Accepting Us As We Are: Disability, Impairment and Illness Within Faith Communities and Societies.
Many people with disabilities want to be accepted as they are, not made to be ‘perfect’ in the eyes of able bodied people. One in five Australians report living with a disability. In some faith communities and cultures, even in modern society, there is still shame and hiding of some people living with impairments and fear that their impairments and illnesses are caused by sin or evil. – How can we overcome this shame to acceptance in our cultures and faith communities? Acquiring impairment and illness can be a process of grief for an individual, family, friends and their community. Finally getting a diagnosis can also be a relief as answers and pathways are found.

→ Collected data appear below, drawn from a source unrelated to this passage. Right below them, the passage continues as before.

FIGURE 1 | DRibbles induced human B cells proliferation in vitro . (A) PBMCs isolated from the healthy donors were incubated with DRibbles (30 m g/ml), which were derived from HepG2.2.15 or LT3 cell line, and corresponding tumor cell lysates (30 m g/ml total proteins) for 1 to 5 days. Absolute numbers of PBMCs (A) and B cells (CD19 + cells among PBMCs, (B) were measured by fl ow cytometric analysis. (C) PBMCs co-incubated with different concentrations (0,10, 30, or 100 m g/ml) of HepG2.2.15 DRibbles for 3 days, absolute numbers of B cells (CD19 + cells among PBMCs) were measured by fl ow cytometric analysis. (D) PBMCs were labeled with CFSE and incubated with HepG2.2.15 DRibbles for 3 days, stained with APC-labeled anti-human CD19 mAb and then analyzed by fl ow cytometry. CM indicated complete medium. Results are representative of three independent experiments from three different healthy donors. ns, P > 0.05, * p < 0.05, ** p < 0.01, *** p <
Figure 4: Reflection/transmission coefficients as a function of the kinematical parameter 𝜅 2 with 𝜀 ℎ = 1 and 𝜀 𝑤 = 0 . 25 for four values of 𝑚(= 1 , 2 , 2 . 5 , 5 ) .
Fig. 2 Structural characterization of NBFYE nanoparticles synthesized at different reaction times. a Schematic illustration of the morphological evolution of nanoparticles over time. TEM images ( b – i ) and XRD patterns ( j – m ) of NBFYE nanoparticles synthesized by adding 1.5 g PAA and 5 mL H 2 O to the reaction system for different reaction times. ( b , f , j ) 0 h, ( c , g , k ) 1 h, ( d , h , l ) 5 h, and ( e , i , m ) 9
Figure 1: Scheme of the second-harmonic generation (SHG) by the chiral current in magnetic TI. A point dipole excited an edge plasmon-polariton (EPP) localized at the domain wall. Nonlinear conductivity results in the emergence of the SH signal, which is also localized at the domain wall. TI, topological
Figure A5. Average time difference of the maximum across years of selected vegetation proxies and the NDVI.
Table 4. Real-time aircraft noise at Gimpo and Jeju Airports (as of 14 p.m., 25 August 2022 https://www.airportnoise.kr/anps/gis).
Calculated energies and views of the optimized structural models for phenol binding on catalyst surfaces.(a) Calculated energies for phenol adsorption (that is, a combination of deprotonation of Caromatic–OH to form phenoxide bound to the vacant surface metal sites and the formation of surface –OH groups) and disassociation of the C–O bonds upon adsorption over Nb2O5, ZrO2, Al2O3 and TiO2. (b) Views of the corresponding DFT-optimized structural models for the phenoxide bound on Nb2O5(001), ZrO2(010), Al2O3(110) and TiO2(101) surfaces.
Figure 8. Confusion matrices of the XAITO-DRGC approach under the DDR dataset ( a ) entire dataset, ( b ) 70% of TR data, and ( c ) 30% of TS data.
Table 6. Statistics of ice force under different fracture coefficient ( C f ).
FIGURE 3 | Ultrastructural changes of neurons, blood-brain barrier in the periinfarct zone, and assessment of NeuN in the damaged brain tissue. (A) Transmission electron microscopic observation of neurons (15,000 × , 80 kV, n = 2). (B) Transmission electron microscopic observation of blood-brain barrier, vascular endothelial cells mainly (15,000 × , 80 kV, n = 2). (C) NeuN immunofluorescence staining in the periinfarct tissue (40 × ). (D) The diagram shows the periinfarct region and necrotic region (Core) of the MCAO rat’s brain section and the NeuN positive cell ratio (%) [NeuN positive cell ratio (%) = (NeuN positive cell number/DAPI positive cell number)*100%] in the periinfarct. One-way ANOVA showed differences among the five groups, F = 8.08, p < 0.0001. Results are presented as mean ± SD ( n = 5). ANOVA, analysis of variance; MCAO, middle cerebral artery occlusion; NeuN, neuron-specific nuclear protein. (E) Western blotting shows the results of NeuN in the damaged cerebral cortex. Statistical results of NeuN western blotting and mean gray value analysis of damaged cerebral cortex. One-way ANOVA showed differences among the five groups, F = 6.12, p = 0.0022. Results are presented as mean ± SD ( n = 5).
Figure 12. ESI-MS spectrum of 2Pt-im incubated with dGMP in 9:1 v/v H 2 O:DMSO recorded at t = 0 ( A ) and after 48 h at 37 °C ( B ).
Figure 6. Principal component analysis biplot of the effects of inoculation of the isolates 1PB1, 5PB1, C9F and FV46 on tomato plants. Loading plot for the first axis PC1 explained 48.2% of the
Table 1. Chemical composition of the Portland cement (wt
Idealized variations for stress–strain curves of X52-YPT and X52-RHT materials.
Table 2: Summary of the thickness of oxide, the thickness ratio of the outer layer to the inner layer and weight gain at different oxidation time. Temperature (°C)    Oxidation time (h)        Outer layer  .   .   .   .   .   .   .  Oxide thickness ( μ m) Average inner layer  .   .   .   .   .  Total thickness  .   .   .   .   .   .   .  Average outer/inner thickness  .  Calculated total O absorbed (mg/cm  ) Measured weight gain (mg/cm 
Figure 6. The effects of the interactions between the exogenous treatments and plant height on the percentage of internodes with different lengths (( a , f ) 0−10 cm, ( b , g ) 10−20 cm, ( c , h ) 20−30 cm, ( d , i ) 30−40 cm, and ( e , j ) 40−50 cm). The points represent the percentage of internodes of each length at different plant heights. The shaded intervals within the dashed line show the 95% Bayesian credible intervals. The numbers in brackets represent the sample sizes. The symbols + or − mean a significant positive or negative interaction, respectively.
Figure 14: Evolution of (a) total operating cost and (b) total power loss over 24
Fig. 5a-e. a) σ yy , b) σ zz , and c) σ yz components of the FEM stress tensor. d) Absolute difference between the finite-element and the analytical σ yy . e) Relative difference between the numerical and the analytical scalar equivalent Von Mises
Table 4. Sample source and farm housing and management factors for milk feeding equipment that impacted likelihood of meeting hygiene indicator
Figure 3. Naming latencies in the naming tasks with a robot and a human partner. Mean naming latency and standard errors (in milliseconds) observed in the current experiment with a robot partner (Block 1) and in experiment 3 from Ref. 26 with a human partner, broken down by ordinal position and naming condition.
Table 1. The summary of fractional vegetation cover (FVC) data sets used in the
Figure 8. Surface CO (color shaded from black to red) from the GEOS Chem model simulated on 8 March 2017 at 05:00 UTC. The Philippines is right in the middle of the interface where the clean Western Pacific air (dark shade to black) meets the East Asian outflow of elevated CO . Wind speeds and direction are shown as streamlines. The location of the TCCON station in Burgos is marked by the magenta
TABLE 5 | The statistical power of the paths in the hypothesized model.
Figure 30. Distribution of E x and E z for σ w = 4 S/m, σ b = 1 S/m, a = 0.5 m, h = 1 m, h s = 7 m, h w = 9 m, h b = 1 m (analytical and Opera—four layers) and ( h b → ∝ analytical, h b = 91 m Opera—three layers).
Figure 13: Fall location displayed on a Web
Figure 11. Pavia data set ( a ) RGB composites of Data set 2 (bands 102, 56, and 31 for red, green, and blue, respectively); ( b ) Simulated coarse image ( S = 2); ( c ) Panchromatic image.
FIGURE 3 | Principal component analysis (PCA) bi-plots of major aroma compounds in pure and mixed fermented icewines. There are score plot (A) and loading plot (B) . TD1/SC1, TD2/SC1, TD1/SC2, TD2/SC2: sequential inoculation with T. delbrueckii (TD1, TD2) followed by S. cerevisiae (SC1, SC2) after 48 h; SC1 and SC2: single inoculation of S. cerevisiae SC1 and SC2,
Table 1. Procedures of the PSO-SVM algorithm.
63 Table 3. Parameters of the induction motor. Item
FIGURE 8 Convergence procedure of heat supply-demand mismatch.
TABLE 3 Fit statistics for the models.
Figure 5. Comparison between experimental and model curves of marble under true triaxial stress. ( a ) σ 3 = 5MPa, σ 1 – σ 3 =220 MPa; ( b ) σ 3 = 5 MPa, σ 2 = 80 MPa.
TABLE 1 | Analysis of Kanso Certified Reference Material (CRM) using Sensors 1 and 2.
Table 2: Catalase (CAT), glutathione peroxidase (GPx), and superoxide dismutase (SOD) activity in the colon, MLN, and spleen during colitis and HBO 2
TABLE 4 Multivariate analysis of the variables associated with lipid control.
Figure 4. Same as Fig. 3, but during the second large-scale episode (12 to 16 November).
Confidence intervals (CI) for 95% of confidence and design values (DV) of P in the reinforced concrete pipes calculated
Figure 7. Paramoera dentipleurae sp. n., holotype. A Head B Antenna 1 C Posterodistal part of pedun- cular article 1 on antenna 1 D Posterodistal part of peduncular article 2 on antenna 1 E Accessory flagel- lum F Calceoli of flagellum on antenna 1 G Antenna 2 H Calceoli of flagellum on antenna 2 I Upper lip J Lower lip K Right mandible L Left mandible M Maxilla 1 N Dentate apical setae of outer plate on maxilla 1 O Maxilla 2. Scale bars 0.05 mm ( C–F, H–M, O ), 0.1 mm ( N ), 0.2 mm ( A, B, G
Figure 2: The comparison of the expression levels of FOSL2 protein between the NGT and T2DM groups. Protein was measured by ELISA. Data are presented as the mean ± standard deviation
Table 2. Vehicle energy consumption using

Offering hope for cure or healing to a ‘perfect able’ body is not always helpful. How can we provide appropriate pastoral care through all stages? Thus, many people with disabilities and chronic illness do not feel they can belong or feel part of their faith communities. This discussion will include modern texts and examples from different faith perspectives. How as people with disabilities and illness can we feel accepted as we are in faith communities? How can faith communities accept and support people with impairments and illnesses?